The Angels, currently five games out of the A.L. West Division lead and four games out of the final A.L. Wild Card spot, have opted to hold onto the player who will be the most coveted free agent in the history of baseball once the season ends in order to attempt a playoff or even championship run.
Ohtani, who is currently leading Major League Baseball with 39 home runs as a hitter and has the lowest batting average against him in the majors as a pitcher, is projected to make between $500-600 million in free agency this offseason.

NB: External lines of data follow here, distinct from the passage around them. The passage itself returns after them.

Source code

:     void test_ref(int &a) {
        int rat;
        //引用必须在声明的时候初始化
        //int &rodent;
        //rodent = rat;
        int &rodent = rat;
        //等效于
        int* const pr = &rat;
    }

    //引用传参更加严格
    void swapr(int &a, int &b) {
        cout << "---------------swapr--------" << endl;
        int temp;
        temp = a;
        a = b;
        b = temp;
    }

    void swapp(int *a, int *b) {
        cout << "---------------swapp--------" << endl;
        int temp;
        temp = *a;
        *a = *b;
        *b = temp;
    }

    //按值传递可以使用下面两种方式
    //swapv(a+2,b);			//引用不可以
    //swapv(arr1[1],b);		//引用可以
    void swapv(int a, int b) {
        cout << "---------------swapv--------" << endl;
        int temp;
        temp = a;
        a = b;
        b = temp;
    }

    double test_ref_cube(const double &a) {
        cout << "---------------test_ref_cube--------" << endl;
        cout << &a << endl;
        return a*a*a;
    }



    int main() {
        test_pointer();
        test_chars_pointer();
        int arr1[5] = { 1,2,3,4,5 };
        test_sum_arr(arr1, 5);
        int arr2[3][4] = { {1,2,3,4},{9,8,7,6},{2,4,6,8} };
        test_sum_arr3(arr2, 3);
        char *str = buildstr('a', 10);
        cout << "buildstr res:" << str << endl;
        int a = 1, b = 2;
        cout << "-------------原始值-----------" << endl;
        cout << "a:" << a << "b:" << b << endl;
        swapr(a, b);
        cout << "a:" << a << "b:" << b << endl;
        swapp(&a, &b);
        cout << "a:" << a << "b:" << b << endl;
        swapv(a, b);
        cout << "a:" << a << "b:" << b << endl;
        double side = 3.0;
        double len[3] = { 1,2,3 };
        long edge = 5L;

The Angels currently have a 4.9% chance to win the A.L. West, a 19.4% chance to make the playoffs as one of the three A.L. Wild Cards and a 1.2% chance at winning the World Series, according to FanGraphs. This means the Angels are 80.6% likely to miss the postseason altogether.

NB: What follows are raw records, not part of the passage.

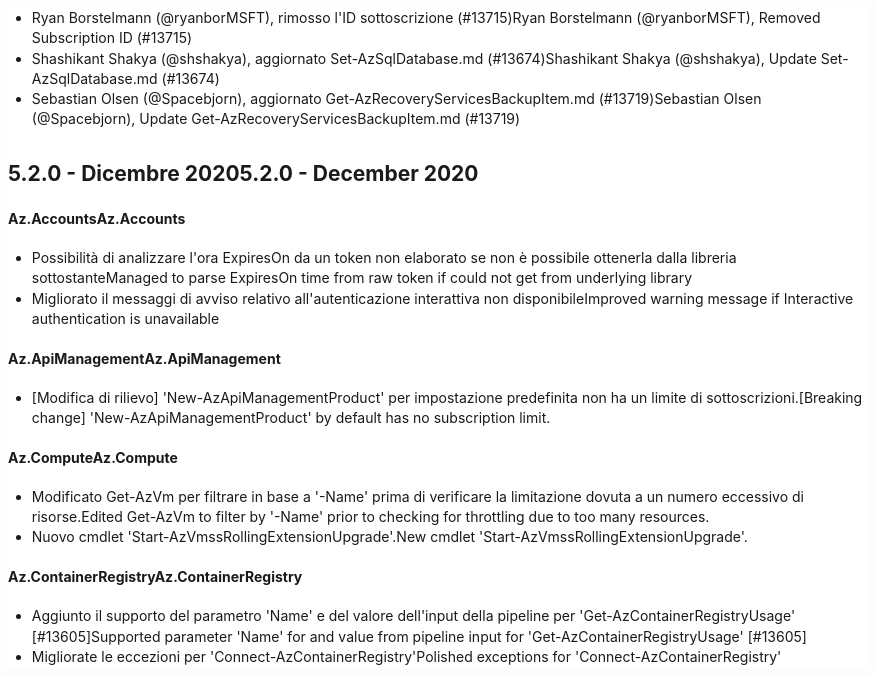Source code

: * <span data-ttu-id="0242f-343">Ryan Borstelmann (@ryanborMSFT), rimosso l'ID sottoscrizione (#13715)</span><span class="sxs-lookup"><span data-stu-id="0242f-343">Ryan Borstelmann (@ryanborMSFT), Removed Subscription ID (#13715)</span></span>
* <span data-ttu-id="0242f-344">Shashikant Shakya (@shshakya), aggiornato Set-AzSqlDatabase.md (#13674)</span><span class="sxs-lookup"><span data-stu-id="0242f-344">Shashikant Shakya (@shshakya), Update Set-AzSqlDatabase.md (#13674)</span></span>
* <span data-ttu-id="0242f-345">Sebastian Olsen (@Spacebjorn), aggiornato Get-AzRecoveryServicesBackupItem.md (#13719)</span><span class="sxs-lookup"><span data-stu-id="0242f-345">Sebastian Olsen (@Spacebjorn), Update Get-AzRecoveryServicesBackupItem.md (#13719)</span></span>

## <a name="520---december-2020"></a><span data-ttu-id="0242f-346">5.2.0 - Dicembre 2020</span><span class="sxs-lookup"><span data-stu-id="0242f-346">5.2.0 - December 2020</span></span>
#### <a name="azaccounts"></a><span data-ttu-id="0242f-347">Az.Accounts</span><span class="sxs-lookup"><span data-stu-id="0242f-347">Az.Accounts</span></span>
* <span data-ttu-id="0242f-348">Possibilità di analizzare l'ora ExpiresOn da un token non elaborato se non è possibile ottenerla dalla libreria sottostante</span><span class="sxs-lookup"><span data-stu-id="0242f-348">Managed to parse ExpiresOn time from raw token if could not get from underlying library</span></span>
* <span data-ttu-id="0242f-349">Migliorato il messaggi di avviso relativo all'autenticazione interattiva non disponibile</span><span class="sxs-lookup"><span data-stu-id="0242f-349">Improved warning message if Interactive authentication is unavailable</span></span>

#### <a name="azapimanagement"></a><span data-ttu-id="0242f-350">Az.ApiManagement</span><span class="sxs-lookup"><span data-stu-id="0242f-350">Az.ApiManagement</span></span>
* <span data-ttu-id="0242f-351">[Modifica di rilievo] 'New-AzApiManagementProduct' per impostazione predefinita non ha un limite di sottoscrizioni.</span><span class="sxs-lookup"><span data-stu-id="0242f-351">[Breaking change] 'New-AzApiManagementProduct' by default has no subscription limit.</span></span>

#### <a name="azcompute"></a><span data-ttu-id="0242f-352">Az.Compute</span><span class="sxs-lookup"><span data-stu-id="0242f-352">Az.Compute</span></span>
* <span data-ttu-id="0242f-353">Modificato Get-AzVm per filtrare in base a '-Name' prima di verificare la limitazione dovuta a un numero eccessivo di risorse.</span><span class="sxs-lookup"><span data-stu-id="0242f-353">Edited Get-AzVm to filter by '-Name' prior to checking for throttling due to too many resources.</span></span> 
* <span data-ttu-id="0242f-354">Nuovo cmdlet 'Start-AzVmssRollingExtensionUpgrade'.</span><span class="sxs-lookup"><span data-stu-id="0242f-354">New cmdlet 'Start-AzVmssRollingExtensionUpgrade'.</span></span>

#### <a name="azcontainerregistry"></a><span data-ttu-id="0242f-355">Az.ContainerRegistry</span><span class="sxs-lookup"><span data-stu-id="0242f-355">Az.ContainerRegistry</span></span>
* <span data-ttu-id="0242f-356">Aggiunto il supporto del parametro 'Name' e del valore dell'input della pipeline per 'Get-AzContainerRegistryUsage' [#13605]</span><span class="sxs-lookup"><span data-stu-id="0242f-356">Supported parameter 'Name' for and value from pipeline input for 'Get-AzContainerRegistryUsage' [#13605]</span></span>
* <span data-ttu-id="0242f-357">Migliorate le eccezioni per 'Connect-AzContainerRegistry'</span><span class="sxs-lookup"><span data-stu-id="0242f-357">Polished exceptions for 'Connect-AzContainerRegistry'</span></span>
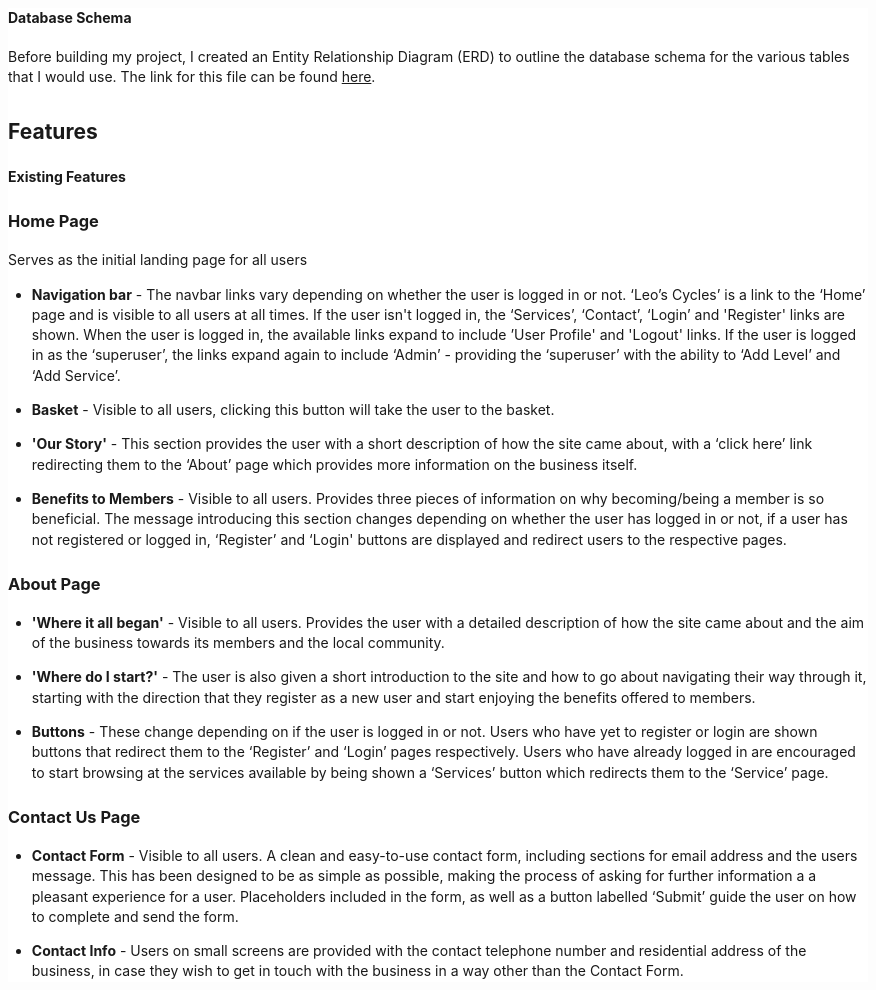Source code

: #### Database Schema
Before building my project, I created an Entity Relationship Diagram (ERD) to outline the database schema for the various tables that I would use. The link for this file can be found [here](https://github.com/Liz94688/leos_cycles_v2/blob/master/documents/schema.jpg?raw=True”).


## Features
#### Existing Features

### Home Page
Serves as the initial landing page for all users

* **Navigation bar** - The navbar links vary depending on whether the user is logged in or not. ‘Leo’s Cycles’ is a link to the ‘Home’ page and is visible to all users at all times. If the user isn't logged in, the ‘Services’, ‘Contact’, ‘Login’ and 'Register' links are shown. When the user is logged in, the available links expand to include ’User Profile' and 'Logout' links. If the user is logged in as the ‘superuser’, the links expand again to include ‘Admin’ -  providing the ‘superuser’ with the ability to ‘Add Level’ and ‘Add Service’.

* **Basket** - Visible to all users, clicking this button will take the user to the basket.

* **'Our Story'** - This section provides the user with a short description of how the site came about, with a ‘click here’ link redirecting them to the ‘About’ page which provides more information on the business itself.

* **Benefits to Members** - Visible to all users. Provides three pieces of information on why becoming/being a member is so beneficial. The message introducing this section changes depending on whether the user has logged in or not, if a user has not registered or logged in, ‘Register’ and ‘Login' buttons are displayed and redirect users to the respective pages.

### About Page
* **'Where it all began'** - Visible to all users. Provides the user with a detailed description of how the site came about and the aim of the business towards its members and the local community.

* **'Where do I start?'** - The user is also given a short introduction to the site and how to go about navigating their way through it, starting with the direction that they register as a new user and start enjoying the benefits offered to members. 

* **Buttons** - These change depending on if the user is logged in or not. Users who have yet to register or login are shown buttons that redirect them to the ‘Register’ and ‘Login’ pages respectively. Users who have already logged in are encouraged to start browsing at the services available by being shown a ‘Services’ button which redirects them to the ‘Service’ page.

### Contact Us Page
* **Contact Form** - Visible to all users. A clean and easy-to-use contact form, including sections for email address and the users message. This has been designed to be as simple as possible, making the process of asking for further information a a pleasant experience for a user. Placeholders included in the form, as well as a button labelled ‘Submit’ guide the user on how to complete and send the form.

* **Contact Info** - Users on small screens are provided with the contact telephone number and residential address of the business, in case they wish to get in touch with the business in a way other than the Contact Form.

The Angels front office has opted to risk losing Ohtani – and he’s more than likely not going to re-sign with the franchise, which hasn’t shown the ability to even come close to winning in his six seasons with the team despite having arguably the two best hitters in the entire league (Ohtani and Mike Trout) – for a minuscule chance at postseason glory.

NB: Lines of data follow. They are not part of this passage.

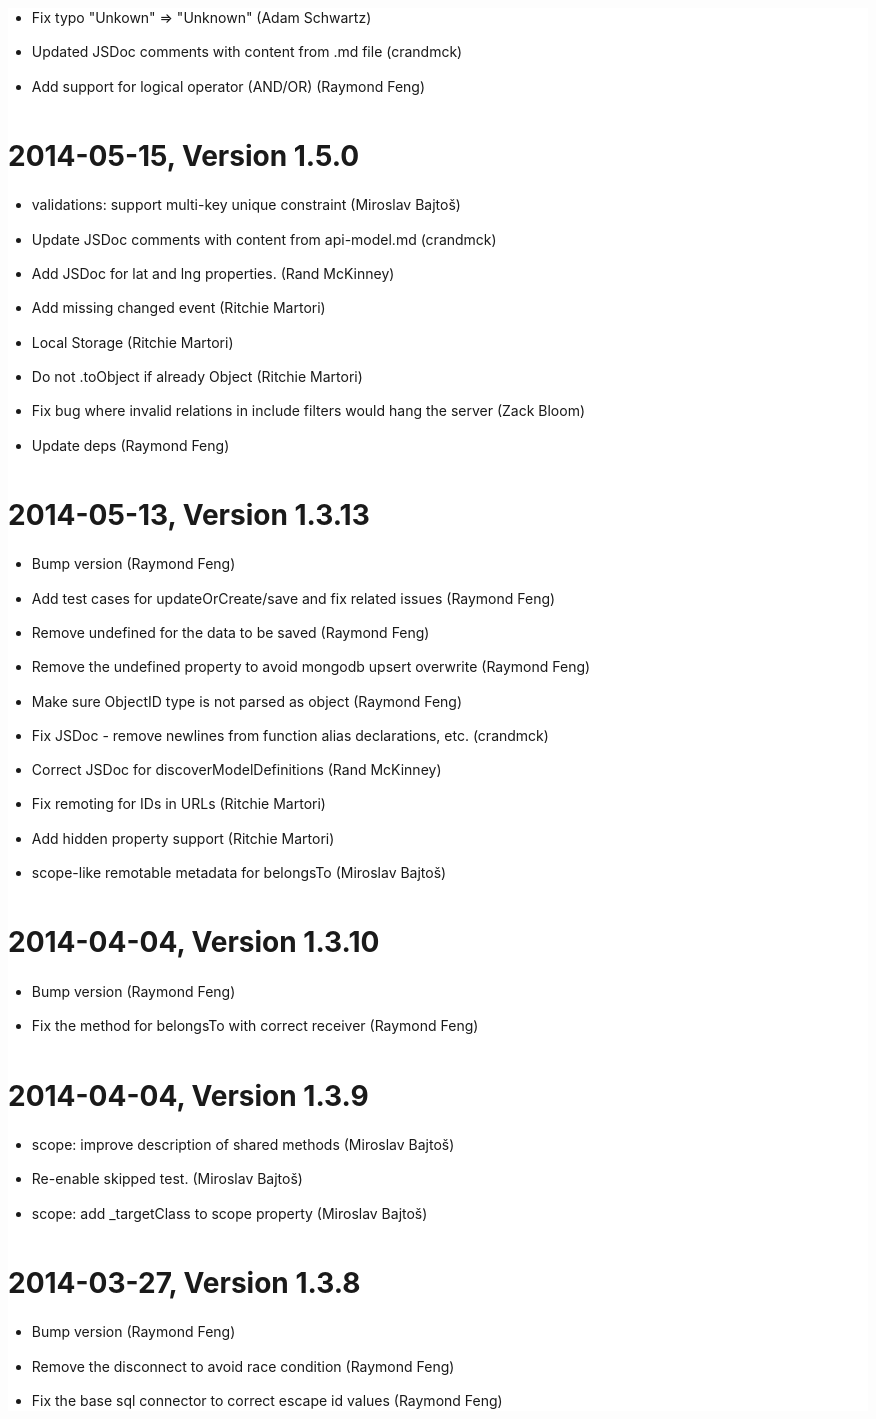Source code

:  * Fix typo "Unkown" => "Unknown" (Adam Schwartz)

 * Updated JSDoc comments with content from .md file (crandmck)

 * Add support for logical operator (AND/OR) (Raymond Feng)


2014-05-15, Version 1.5.0
=========================

 * validations: support multi-key unique constraint (Miroslav Bajtoš)

 * Update JSDoc comments with content from api-model.md (crandmck)

 * Add JSDoc for lat and lng properties. (Rand McKinney)

 * Add missing changed event (Ritchie Martori)

 * Local Storage (Ritchie Martori)

 * Do not .toObject if already Object (Ritchie Martori)

 * Fix bug where invalid relations in include filters would hang the server (Zack Bloom)

 * Update deps (Raymond Feng)


2014-05-13, Version 1.3.13
==========================

 * Bump version (Raymond Feng)

 * Add test cases for updateOrCreate/save and fix related issues (Raymond Feng)

 * Remove undefined for the data to be saved (Raymond Feng)

 * Remove the undefined property to avoid mongodb upsert overwrite (Raymond Feng)

 * Make sure ObjectID type is not parsed as object (Raymond Feng)

 * Fix JSDoc - remove newlines from function alias declarations, etc. (crandmck)

 * Correct JSDoc for discoverModelDefinitions (Rand McKinney)

 * Fix remoting for IDs in URLs (Ritchie Martori)

 * Add hidden property support (Ritchie Martori)

 * scope-like remotable metadata for belongsTo (Miroslav Bajtoš)


2014-04-04, Version 1.3.10
==========================

 * Bump version (Raymond Feng)

 * Fix the method for belongsTo with correct receiver (Raymond Feng)


2014-04-04, Version 1.3.9
=========================

 * scope: improve description of shared methods (Miroslav Bajtoš)

 * Re-enable skipped test. (Miroslav Bajtoš)

 * scope: add _targetClass to scope property (Miroslav Bajtoš)


2014-03-27, Version 1.3.8
=========================

 * Bump version (Raymond Feng)

 * Remove the disconnect to avoid race condition (Raymond Feng)

 * Fix the base sql connector to correct escape id values (Raymond Feng)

Some fans might appreciate the Angels ballclub for not packing it in by the end of July and going for broke, but others might be disappointed in a franchise that has managed to put together losing season after losing season while having two of the most talented players to ever set foot on a baseball diamond.
Sure, the Angels have made some acquisitions prior to the trade deadline in hopes of bettering themselves for a run toward the postseason – but it’s unlikely Lucas Giolito, from the Chicago White Sox, and Randal Grichuk and C.J. Cron, from the Colorado Rockies, are going to move the needle in such a manner that the team gets to where it hopes to go.
Ohtani is currently having one of the greatest, if not the greatest, single seasons of any player in the history of baseball and some fans might want to see him stick around in an Angels jersey until the end of the season to have a shot at the American League single-season home run record of 62 set last season by New York Yankees slugger Aaron Judge. Ohtani is currently on pace to hit 60 homers.
But the sheer truth of the Angels refusing to even take offers on Ohtani before the trade deadline is that it’s just setting the franchise up for many more seasons of failure. Ohtani is likely walking this offseason to a team that can both break the bank for him and compete annually for a title. Trout is getting older by the minute and has shown himself to be more and more injury prone as he ages. The team is essentially going nowhere.
Now, it’s true that teams don’t really want to give up the farm for a two-month (potentially three if they go all the way to the World Series) rental and the package the Angels would have gotten in a deal for Ohtani would’ve been less than he was worth, but by-God King Midas’ touch would be less than this one-of-a-kind ballplayer is worth.
The Mets got the 44th-ranked prospect in the game in Luisangel Acuna, a middle infielder with a great pedigree (his brother is Atlanta Braves likely National League M.V.P. Ronald Acuna Jr.), from the Texas Rangers for a 39-year old pitcher in Scherzer, who’s having his worst season arguably of his career, but at least in the last dozen years.
The Tampa Bay Rays just gave up the 37th-ranked prospect in the game first baseman Kyle Manzardo yesterday for pitcher Aaron Civale from the Cleveland Guardians. Civale is having a good season with a 2.34 ERA in 13 starts, but it might also be an anomaly as his career ERA through his first few seasons is closer to 4 than 2.
So, there were potential gains for the Angels to make for the right to have Ohtani in the box and on the mound for the last few months of the season. Now the Angels just get to watch their unicorn leave for a better franchise in the offseason for nothing in return. That’s no way for a franchise, with the longest active playoff drought in the sport, to engender faith from its fanbase for the future.